On my arrival in Spain, I noticed that many local shops featured the words “Frutos Secos”, which, directly translated, means ‘dried fruit’, on their signage. It did make me wonder whether dried fruit was the equivalent of hot cakes in Spain, or why else would a little shop keeper spend his hard earned money on advertising this on his (surely quite expensive) shop sign? Here’s a corner shop close to my house in Toledo:
But my bafflement over dried fruits’ powers of customer attraction isn’t really what I was going to talk about. (Besides, I’ve since figured out that “Frutos Secos” is a generic term for this kind or establishment, to which, in the UK, we’d refer to as a “corner shop”.) So, as I discovered a few months down the line, frutos secos are not what an English (or a German) speaker would naturally assume them to be, i.e. this stuff:
Dried fruit, it turns out, is “fruta deshidratada”, which, at least, is not totally counter-intuitive.

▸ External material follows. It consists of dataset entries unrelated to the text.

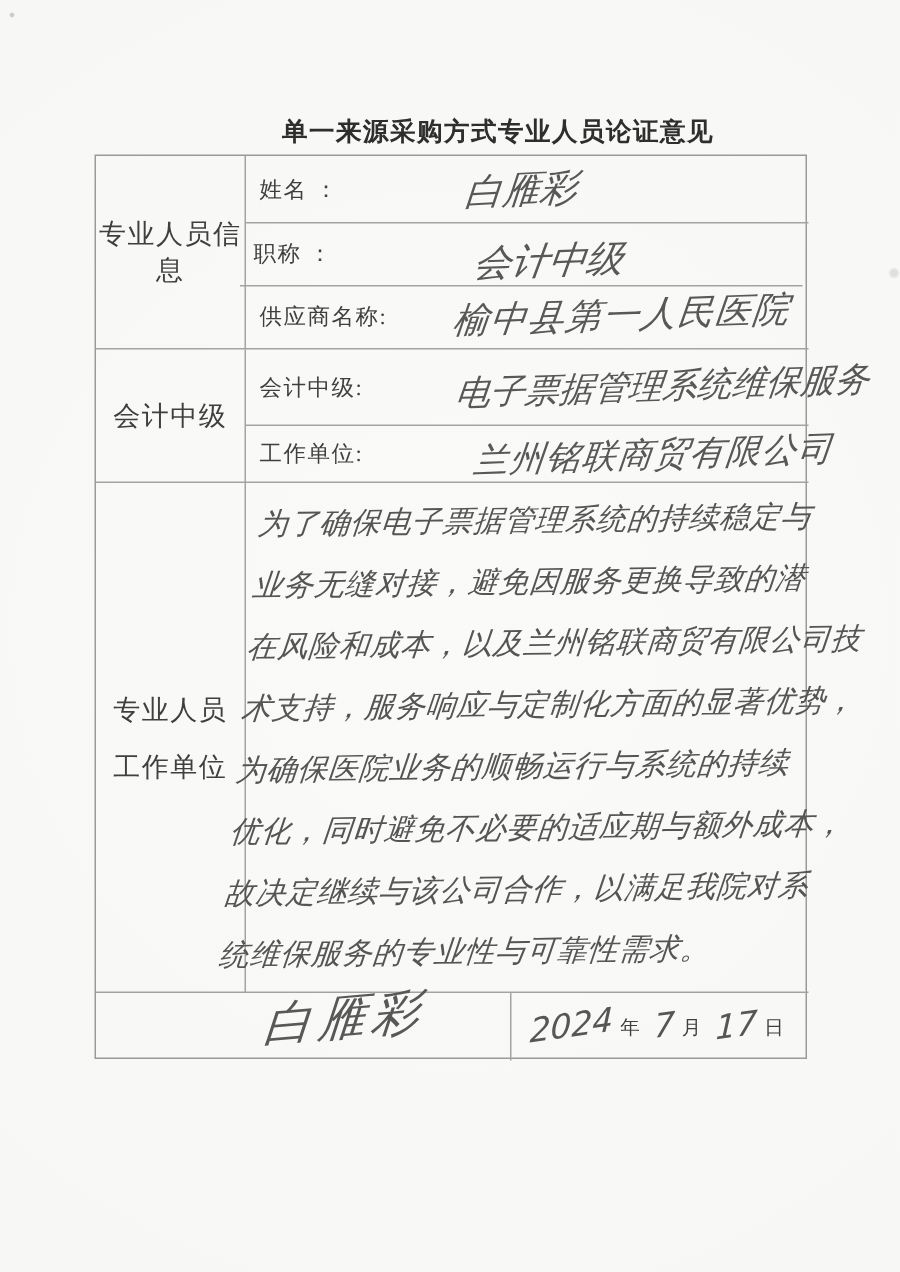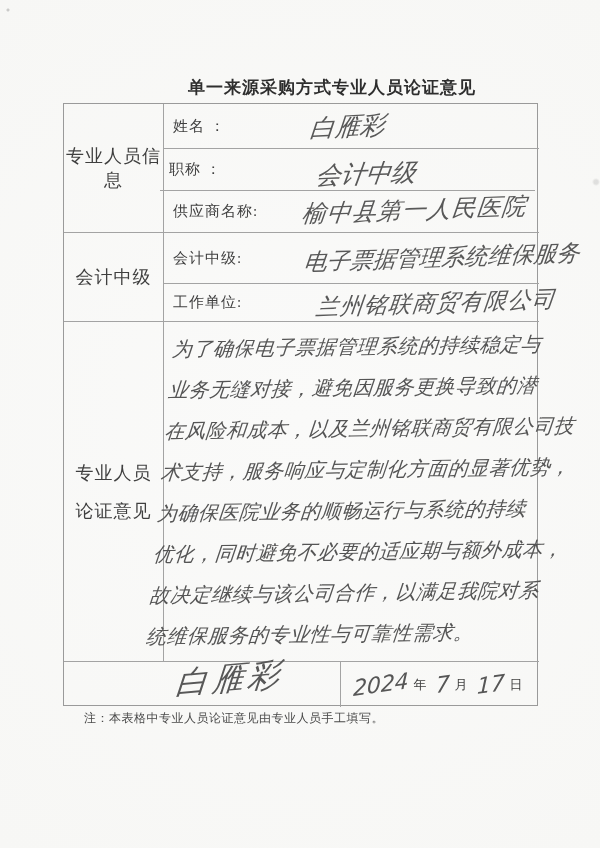--- a/index.html
+++ b/index.html
@@ -86,7 +86,7 @@
     </div>
     <div class="cell seclabel two bb br" style="left:0;top:218px;width:100px;height:340px;">
       <span>专业人员</span>
-      <span>论证意见</span>
+      <span>工作单位</span>
     </div>
 
     <div class="cell fieldrow bb" style="left:100px;top:0;width:375px;height:45px;">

The conundrum was not quite resolved, however. There was yet another twist in store for me.
If frutos secos means nuts, I wondered, I what the hell are “nueces”?? I I took that to signify nuts. Nuez/Nueces sounds just like nut/nuts and Nuss/Nüsse in English and German, respectively.
Well, it turns out that nueces, in fact, are walnuts, and not nuts in general. Up to that point, I’d been referring to all kinds of nuts as nueces. Ooops.
As to the difference between fruto and fruta: Fruta is what you will find in a fruit bowl, while fruto is a more general term describing not only nuts and inedible fruits produced by all manner of plants, but also the “fruits” of one’s labours (el fruto de tus labores), the fruit of Mary’s blessed womb aka Jesus (el fruto de tu vientre), etc.
Have you been using a word in another language incorrectly for ages, only to discover much later that it was, in fact, one of those treacherous ‘false friends’?